# what do these band colors mean?



## xxmoxiexx

A pigeon hanging out the last two days, that I cannot catch, has a green band on one leg and a red band on the other. can anyone tell me what this means?

He/she is obviously lost, hangs with himself, all alone, and goes to a roof at night with no other pigeons. He/she is a very pretty pigeon, has light iridescent green on neck, and goes to a very light tan mixed with white, and whiter at the tips of wings and tail.

He is very frisky, and has just showed up. no obvious injuries, but he seems very tired which leads me to believe something is wrong if he hasn't headed home by now.

Can anyone tell me what the bands mean, and maybe give me a clue about this bird?


----------



## Lovebirds

xxmoxiexx said:


> a pigeon hanging out the last two days, that i cannot catch, has a grren band on one leg and a red band on the other. can anyone tell me what this means?
> he/she is obviously lost, hangs with himself, all alone, and goes to a roof at night with no other pigeons. he/she is a very pretty pigeon, has light irredescent green on neck, and goes to a very light tan mixed with white, and whiter at the tips of wings and tail.
> he is very frisky, and has just showed up. no obvious injuries, but he seems very tired which leads me to believe something is wrong if he hasnt headed home by now.
> can anyone tell me what the bands mean, and maybe give me a clue about this bird?

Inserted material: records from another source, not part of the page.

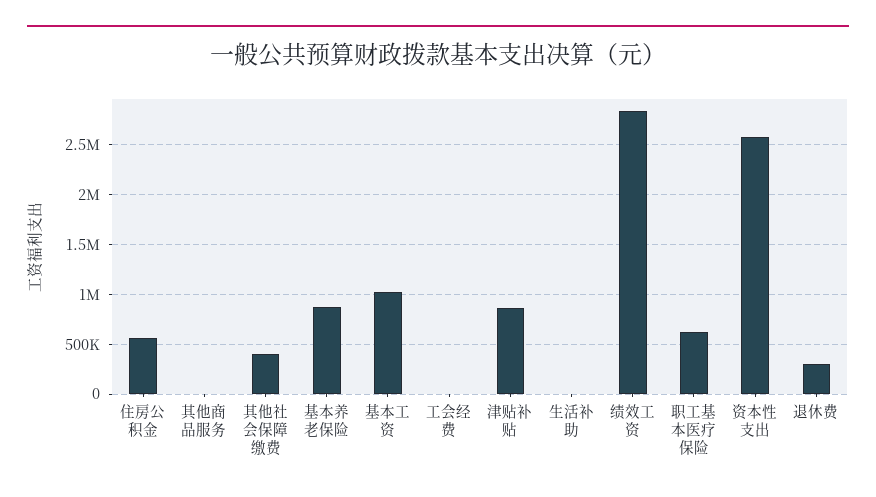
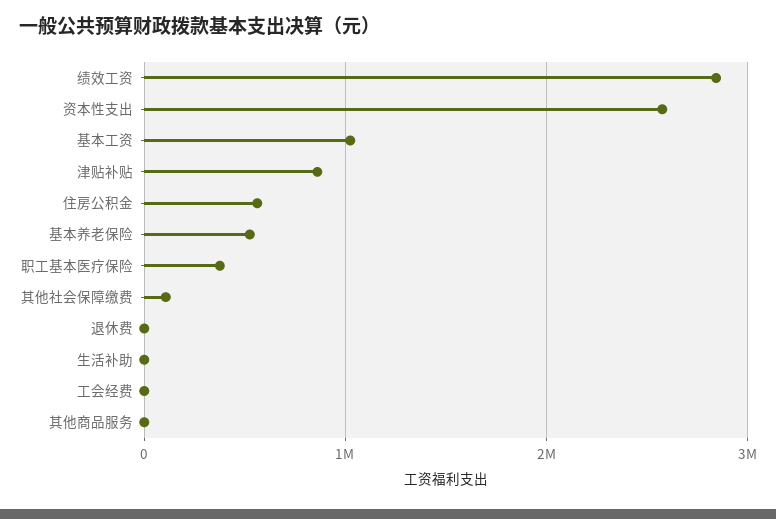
其他社会保障缴费: 400000 -> 100000
基本养老保险: 900000 -> 500000
职工基本医疗保险: 600000 -> 400000
退休费: 300000 -> 0

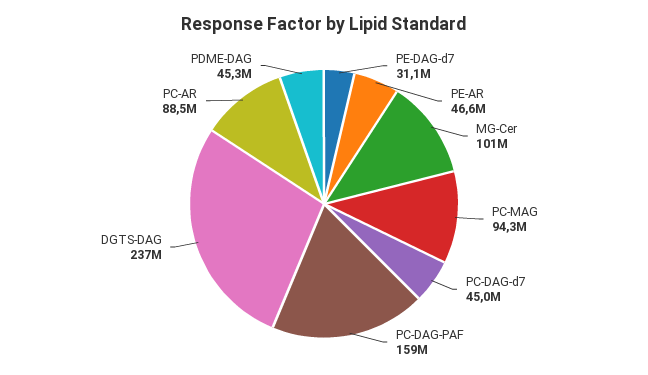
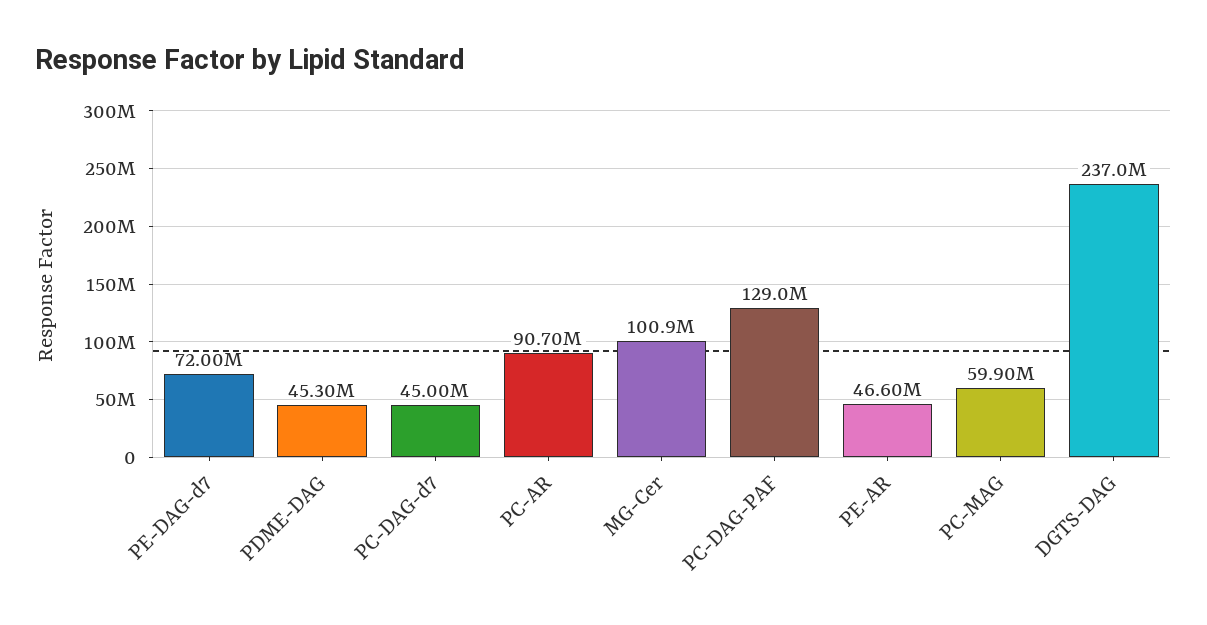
PE-DAG-d7: 31100000 -> 72000000
PC-MAG: 94300000 -> 59900000
PC-DAG-PAF: 159000000 -> 129000000
PC-AR: 88500000 -> 90700000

It depends on what is on the bands. If the bands are AU or IF , then the color would tell you what year the bird is possibly. Some of the chip rings used for clocking the birds when they come home from a race are green and some are a burgundy/redish color. Then there are just snap bands in every color of the rainbow. So, it a nutshell, without knowing what the bands have on them, if anything, they don't really mean much. 
Do you think this is a racer? Do you think you could catch it? If so, give us the band info and we'll go to work finding out where the bird belongs.


----------



## Guest

yes depending on if there is info on these bands thats the only thing that could help as to the green it could be just green or it could be an "05 if " band and same with the red which could be an "06 au" band but unless you can read them its very little help as to helping you know whats wat in the long run so you need to get any info off these bands if there is any to be had like Renee said,thats the only way to get this bird home to its owner


----------